EXERCISE PROMPT »
The answer is to be all of the data below, reproduced exactly.

DATASET RECORDS »
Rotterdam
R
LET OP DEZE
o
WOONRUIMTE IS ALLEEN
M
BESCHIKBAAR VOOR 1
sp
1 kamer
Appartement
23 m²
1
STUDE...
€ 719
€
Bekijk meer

RESULT OF THIS TASK »
Rotterdam
R
LET OP DEZE
o
WOONRUIMTE IS ALLEEN
M
BESCHIKBAAR VOOR 1
sp
1 kamer
Appartement
23 m²
1
STUDE...
€ 719
€
Bekijk meer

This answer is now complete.